3- « Laideur du monde » et beauté du paysage, le voyage de Grange

Comme Albert qui était déjà en route vers Argol lorsque débute le roman, Grange est dans un train conduisant à la maison forte où il va accomplir sa mission militaire. Autrement dit, le mouvement du parcours s’est ébauché avant que la première phrase n’annonce le début d’un nouveau trajet. D’autre part, la place qu’occupe la locution conjonctive « depuis que » à la tête de l’énoncé initial, qui a une valeur temporelle, met en évidence ce voyage :

‘« Depuis que son train avait passé les faubourgs et les fumées de Charleville, il semblait à l’aspirant Grange que la laideur du monde se dissipait »272.’

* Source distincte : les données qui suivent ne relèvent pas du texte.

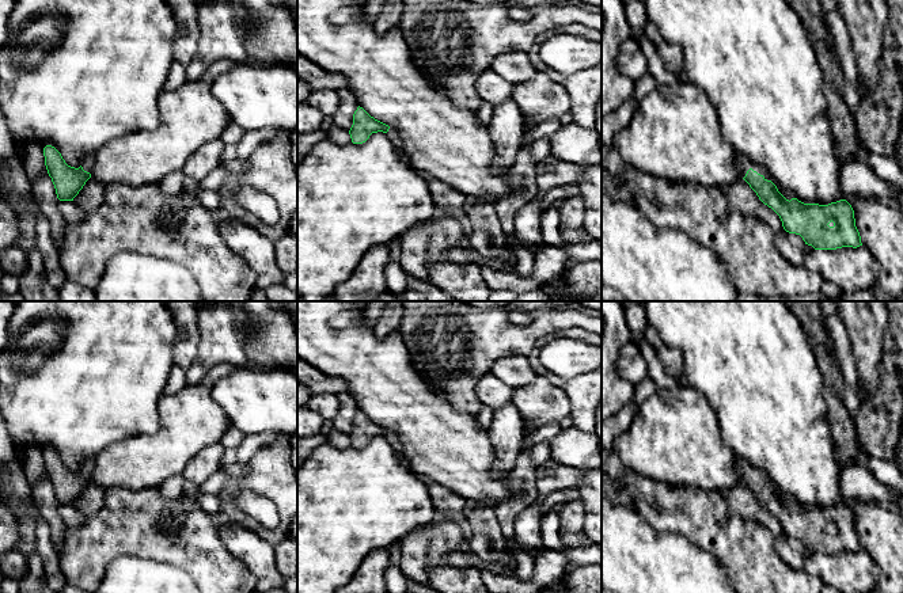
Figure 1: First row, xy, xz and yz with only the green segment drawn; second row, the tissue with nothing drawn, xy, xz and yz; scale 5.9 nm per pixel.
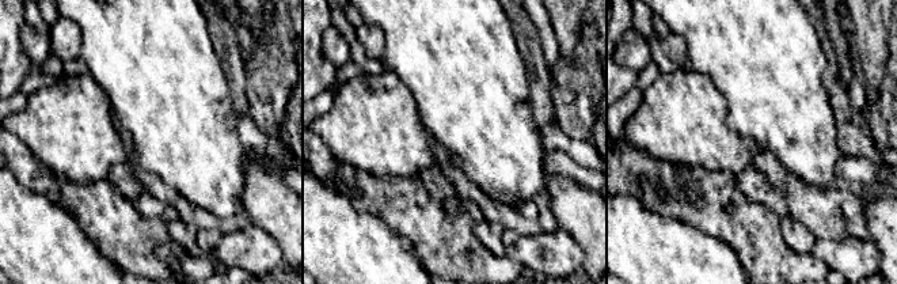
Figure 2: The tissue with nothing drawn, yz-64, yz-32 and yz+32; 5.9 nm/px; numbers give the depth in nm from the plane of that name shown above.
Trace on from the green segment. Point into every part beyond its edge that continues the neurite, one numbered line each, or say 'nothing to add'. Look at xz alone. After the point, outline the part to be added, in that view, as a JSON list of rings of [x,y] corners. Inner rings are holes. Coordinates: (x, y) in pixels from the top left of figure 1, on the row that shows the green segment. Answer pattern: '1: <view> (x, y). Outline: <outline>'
1: xz (393, 135). Outline: [[[390,126],[390,129],[388,129],[388,132],[386,134],[392,141],[392,144],[395,145],[395,148],[398,149],[402,161],[405,164],[410,164],[410,160],[409,160],[407,155],[403,151],[402,141],[401,141],[401,137],[399,137],[397,129],[392,128],[392,126]]]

C’est par là que le voyageur du roman diffère d’Aldo, dont le parcours commence quelques pages après l’ouverture du roman. Mais il a en commun avec son activité : il est en route vers son poste militaire placé sur la frontière. Comme tous les autres héros gracquiens, Grange paraît rejeter la vie collective au seul profit du paysage inconnu. L’incipit dit d’emblée la plénitude du voyageur, quand son train vient de quitter Charleville, qualifié de « laideur du monde », pour qu’il le fasse entrer rapidement en rapport direct avec le nouveau paysage, qu’il est en train de traverser. Nous avons remarqué que la traversée de la ville ou du monde citadin n’occupe que quelques lignes dans les premières pages du récit. Tous les chapitres sont consacrés à la description du charme paysager. Contrairement à Aldo, Grange n’est pas le narrateur d’Un balcon en forêt, son histoire est rapportée par un narrateur extérieur. Pour ce fait, des formules impersonnelles, comme dans ce cas « il semblait », pourraient exprimer son impression. Le passage rapide de la laideur de Charleville laisse place au surgissement précoce de la vallée de la Meuse :

‘« Le train vide ; on eût dit qu’il desservait ces solitudes pour le seul plaisir de courir dans le soir frais, entre les versants de forêt jaunes qui mordaient de plus en plus haut sur le bleu très pur de l’après-midi d’octobre »273.’

Ainsi une nouvelle fois le personnage gracquien se définit-il par son rapport au monde extérieur et non pas aux autres personnages. Devant l’attraction perpétuelle du paysage, les organes des sens se mettent tout de suite en éveil ; la vue (« jaunes ») et le toucher (« frais », « mordait ») travaillent conjointement afin de participer à l’expérience du nouvel espace. Le regard occupe comme d’habitude la première place, il souligne tout de suite une présence primordiale. C’est cette perception qui accorde à l’observateur l’impression de posséder l’objet de désir :

‘« […] l’expérience familière de ce que nous voyons semble le plus souvent donner lieu à Un avoir : en voyant quelque chose, nous avons en général l’impression de gagner quelque chose »274. ’

L’écrivain de Ce que nous voyons, ce qui nous regarde affirme que la perception de la vue devient également l’objet de l’attraction. L’œil demeure toujours le premier organe apte à recevoir sans égal l’effet venant du monde extérieur. Ainsi le passage du train dans une gorge entre deux hautes falaises oblige-t-il Grange à « [renverser] la tête contre le capiton de serge pour suivre du regard très haut au-dessus de lui la crête des falaises chevelues qui se profilaient en gloire contre le soleil bas ». L’aspirant cède immédiatement à la tentation du paysage de la Meuse envisagé comme un lieu magique. Le fait d’allumer une cigarette et de renverser la tête en arrière pour diriger le regard vers le haut dit l’assujettissement à l’espace extérieur. Il n’est plus dans le monde réel, mais dans celui des songes, que fait surgir la comparaison du ruban de prairie bordant la Meuse avec une pelouse anglaise. L’allusion au « Domaine d’Arnheim » de Poe est évidemment un motif suffisant en lui-même pour évoquer le sentiment de l’enchantement provenant d’une promenade, mais la plongée dans le monde des songes n’a pas duré longtemps. Des signes ambivalents proposés au regard attentif de Grange perturbent tout de suite la joie accompagnant la montée aux Falizes.

Nous nous arrêtons sur le dernier geste de Grange : « renverser la tête en arrière » et lever les yeux vers le haut pour souligner le rapprochement avec Le Rivage des Syrtes. La répétition des mêmes gestes dans les deux romans met en question le regard du héros gracquien. Nous nous demandons si l’objet de désir se rapporte au monde céleste. La réponse se trouve entre les lignes des pages qui viennent.

Notes
272.

Un balcon en forêt, p. 3.

273.

Un balcon en forêt, p. 3.

274.

DIDI-HUBERMAN, Georges. op. cit., p. 14.